▶ TASK REQUIREMENTS
1. In the Altolamprologus compatibility thread, how many males of each species does Razzo say to keep in the 135-gallon tank?
2. Please pick up the Altolamprologus compatibility thread after its final post and continue it.

# Altolamprologus Calvus and Compressiceps compatibility



## speakerman3 (Nov 14, 2009)

I recently saw pictures of A. Calvus and A. Compressiceps mingling in a tank quite comfortably and thought that I might add some comps to my mix. I have a 6 foot long 135 gallon with Synodontis Petricola, Julidochromis Transcriptus, Altolamprologus Calvus, and a school of small cyprichromis leptosoma coming soon. Filtration is good and there is a lot of rockwork. What I really wonder is whether or not the two Altolamprologus species might hybridize if kept together. If you see other concerns or recommendations for my set up, please let me know. Thanks.


----------



## triscuit (May 6, 2005)

They will happily hybridize, and I wouldn't ever recommend keeping them in the same tank though I have seen other hobbyists do it. If you are ever planning on distributing alto fry (growing out for sale/trade), definitely keep Alto species and variants in separate tanks.


----------



## speakerman3 (Nov 14, 2009)

Thanks. That was what I was afraid of, but I thought I would check since there are so many nice varieties of each.


----------



## Razzo (Oct 17, 2007)

triscuit said:


> They will happily hybridize, and I wouldn't ever recommend keeping them in the same tank though I have seen other hobbyists do it. If you are ever planning on distributing alto fry (growing out for sale/trade), definitely keep Alto species and variants in separate tanks.


Sorry, gonna have to disagree based on personal experience. I put that myth to the test and believe that I have disproved it (at least in my tanks). One caveat: you'll need to provide sufficient numbers of male and females of each species and they will completely ignore each other *even when spawning* (again, this is based on actual personal experience and observation). They will treat each other as indifferently as they would another genus/species. I have also found them very complimentary to each other - almost like having a different species.

If selling fry is your goal, then tricuit's advice is sound: much easier to maintain separate breeding tanks. However, if you just want an interesting variety in a big tank and you like both species - go for it. I highly recommend it. In your 135, you'll want to have at least three males of each species and however many females you would like.

Russ


----------



## speakerman3 (Nov 14, 2009)

Thanks Russ. Now the question is will I have room for three males and several females of each type of Alt. and my julies, cyps, and synodontis? I could just set up another tank if it gets too tight in the 135.


----------



## Ten Tonne Tomahawk (Apr 24, 2015)

I agree with Russ.

It's possible, just like every other species can and usually will cross, but it's uncanny, I have never seen Calvisxcomps. not in 25 years.

(disclaimer, just because I haven't seen it, doesn't mean it doesn't happen, it just means the sassy little buggers wait until I leave the room to fraternise.....)


----------



## Razzo (Oct 17, 2007)

speakerman3 said:


> Thanks Russ. Now the question is will I have room for three males and several females of each type of Alt. and my julies, cyps, and synodontis? I could just set up another tank if it gets too tight in the 135.


12 Altolamps in a 135 should be no problem. You can even back it down to two females of each spices then you'll have ten. The three male rule is a must though! Now many other tank mates will there be?

Aquascape will be your ally too. With some planning, you can set up five or six territory zones that will help spread them out.

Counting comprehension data

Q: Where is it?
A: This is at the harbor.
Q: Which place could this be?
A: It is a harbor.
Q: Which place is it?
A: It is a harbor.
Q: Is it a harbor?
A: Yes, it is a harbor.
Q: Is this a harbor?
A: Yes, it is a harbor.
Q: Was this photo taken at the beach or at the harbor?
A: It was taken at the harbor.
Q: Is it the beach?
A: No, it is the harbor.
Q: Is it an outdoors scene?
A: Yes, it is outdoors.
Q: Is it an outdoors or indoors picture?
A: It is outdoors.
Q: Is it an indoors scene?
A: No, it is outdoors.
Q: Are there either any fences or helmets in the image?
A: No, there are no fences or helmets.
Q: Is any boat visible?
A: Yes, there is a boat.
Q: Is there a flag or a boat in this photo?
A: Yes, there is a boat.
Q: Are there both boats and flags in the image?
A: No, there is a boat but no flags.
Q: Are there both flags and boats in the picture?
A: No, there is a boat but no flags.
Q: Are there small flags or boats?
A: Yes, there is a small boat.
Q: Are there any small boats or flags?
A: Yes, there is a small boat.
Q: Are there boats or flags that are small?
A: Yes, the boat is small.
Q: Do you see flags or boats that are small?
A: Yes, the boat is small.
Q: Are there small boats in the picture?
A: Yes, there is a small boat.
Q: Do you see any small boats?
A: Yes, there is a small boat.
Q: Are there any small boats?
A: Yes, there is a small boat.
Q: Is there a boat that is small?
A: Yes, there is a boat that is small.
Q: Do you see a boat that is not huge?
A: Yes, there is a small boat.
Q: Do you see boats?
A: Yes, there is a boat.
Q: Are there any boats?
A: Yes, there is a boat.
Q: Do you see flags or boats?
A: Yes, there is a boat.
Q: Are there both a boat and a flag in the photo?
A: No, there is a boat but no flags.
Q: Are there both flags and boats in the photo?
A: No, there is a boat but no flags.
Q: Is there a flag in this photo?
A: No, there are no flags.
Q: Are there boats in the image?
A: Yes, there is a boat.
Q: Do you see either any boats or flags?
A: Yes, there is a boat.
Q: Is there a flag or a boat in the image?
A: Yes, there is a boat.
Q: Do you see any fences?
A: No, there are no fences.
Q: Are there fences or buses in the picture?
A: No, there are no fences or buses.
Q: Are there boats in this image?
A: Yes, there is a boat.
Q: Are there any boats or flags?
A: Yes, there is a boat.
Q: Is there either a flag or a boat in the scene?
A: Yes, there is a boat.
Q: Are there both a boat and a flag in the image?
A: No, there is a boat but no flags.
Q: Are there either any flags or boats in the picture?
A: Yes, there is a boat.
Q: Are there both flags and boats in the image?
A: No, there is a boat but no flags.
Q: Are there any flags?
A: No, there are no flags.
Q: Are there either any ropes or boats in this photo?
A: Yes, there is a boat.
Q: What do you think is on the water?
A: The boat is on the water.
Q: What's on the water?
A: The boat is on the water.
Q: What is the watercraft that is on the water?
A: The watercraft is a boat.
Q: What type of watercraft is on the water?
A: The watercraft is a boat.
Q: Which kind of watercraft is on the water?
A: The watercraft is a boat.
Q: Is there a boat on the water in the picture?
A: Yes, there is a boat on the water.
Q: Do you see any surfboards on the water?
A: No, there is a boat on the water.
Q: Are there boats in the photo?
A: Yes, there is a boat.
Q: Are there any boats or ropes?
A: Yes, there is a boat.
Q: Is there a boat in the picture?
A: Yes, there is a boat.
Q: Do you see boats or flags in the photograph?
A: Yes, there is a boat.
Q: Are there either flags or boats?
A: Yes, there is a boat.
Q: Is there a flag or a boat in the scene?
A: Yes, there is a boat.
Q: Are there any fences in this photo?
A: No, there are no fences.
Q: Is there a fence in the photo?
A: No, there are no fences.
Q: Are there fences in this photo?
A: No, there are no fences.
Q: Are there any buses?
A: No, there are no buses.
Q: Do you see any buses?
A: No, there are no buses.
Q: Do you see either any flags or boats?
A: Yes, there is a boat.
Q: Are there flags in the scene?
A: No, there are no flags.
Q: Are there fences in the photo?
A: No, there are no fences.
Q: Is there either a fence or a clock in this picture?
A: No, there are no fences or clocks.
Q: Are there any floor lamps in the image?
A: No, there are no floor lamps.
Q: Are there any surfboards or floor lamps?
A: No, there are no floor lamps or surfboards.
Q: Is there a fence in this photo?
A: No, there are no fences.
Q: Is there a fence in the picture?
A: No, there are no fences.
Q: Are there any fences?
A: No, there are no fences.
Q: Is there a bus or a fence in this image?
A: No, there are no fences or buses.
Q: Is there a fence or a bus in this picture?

▶ EXPECTED RESULTS
1. At least three males of each species.

2.
Which altos are you interested in?


----------



## Razzo (Oct 17, 2007)

Ten Tonne Tomahawk said:


> I
> (disclaimer, just because I haven't seen it, doesn't mean it doesn't happen, it just means the sassy little buggers wait until I leave the room to fraternise.....)


You said it! The very reason I hate making bold statements.

I think, given appropriate numbers of each species, they will co exist with no problem (just like they do in the lake). However, in dire circumstances, faced with extinction, (1 male comp and 1 female calvus) life will find a way. Me thinks


----------



## Razzo (Oct 17, 2007)

I'm sorry, one clarification: if you want multiple males of one species, you'll need to go with three of them. If you don't care about multiple males, the. You could go with one male of each species and a few females of each too. The interaction of competing males is really fun to watch. Little more harmony with just one male,of each.

If you start with fry, they take forever to grow out. You may want to over stock each species and wait a few years for them to mature and decide later if you need to remove any. With most cichlids, numbers are your friend with defusing aggression.


----------



## T-Royale (Jul 24, 2012)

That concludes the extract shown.